Wir sollten alle versu­chen, gute Menschen zu sein! Speziell als Künstler ist es wichtig, sich bewusst zu machen, dass wir Künstler eine Bühne haben bezie­hungs­weise Menschen eine Bühne geben. Wir können nicht so tun, als wären klas­si­sche Konzerte getrennt vom Rest der Welt. Politik passiert die ganze Zeit, Mensch­lich­keit, Gesell­schaft passiert die ganze Zeit.

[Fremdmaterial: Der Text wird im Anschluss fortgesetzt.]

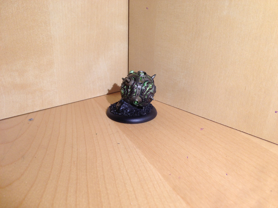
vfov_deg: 42.9
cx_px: 139
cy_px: 104
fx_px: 265
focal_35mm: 33
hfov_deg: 55.4
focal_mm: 4.12
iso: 50
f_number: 2.4
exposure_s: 1/60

Das ist alles verwoben mit der Kunst und Kultur, die jetzt gerade entsteht, und mit den Menschen, die auf der Bühne stehen.

Hat das, was auf den Konzert­bühnen geschieht, mit dem wirk­li­chen Leben zu tun, mit
den ertrun­kenen Geflüch­teten im Mittel­meer, mit dem Wüten der Taliban in Afgha­ni­stan, mit den Kriegen in Europa und im Nahen Osten?


Wir müssen uns immer wieder bewusst werden, dass in dem Moment, da wir ein Konzert­haus besu­chen, diese Art von Hoch­kultur erleben und sicher in diesem Konzert­haus sitzen, ohne dass Bomben fallen oder man bestimmte Stücke nicht spielen darf, dass dies einen Wert an sich darstellt. Und für diesen Wert, der gerade überall auf der Welt zerstört wird, müssen wir eintreten. Wir dürfen uns nicht zurück­lehnen und ihn für selbst­ver­ständ­lich halten.

Für Ihr Debüt bei der Deut­schen Gram­mo­phon spielen Sie die beiden Sinfo­nien von ein. Was bewog Sie zu dieser Wahl?

Vor einigen Jahren habe ich diese beiden Sinfo­nien entdeckt. Zuvor wusste ich gar nicht, dass es sie gibt, und ich war sofort faszi­niert. Die Erste schrieb Weill ja bereits während seiner Studi­en­zeit in Berlin, und sie ist noch unbe­kannter als die Zweite.
Weill war ein Welt­bürger. Er ging ins Exil nach Frank­reich und zwei Jahre später ins Exil in die USA. Da ver­brachte er den Groß­teil seines Lebens. Seine Wurzeln aber waren in Dessau und in Berlin, wo er studiert hatte und die Erste Sinfonie schrieb und die Zweite begann. Er verbindet Welten und bewahrt trotzdem etwas Eigenes, an dem man ihn wieder­erkennt. Diese eigene, unver­wech­sel­bare Klang­sprache ist für mich ein Zeichen großer Meis­ter­schaft.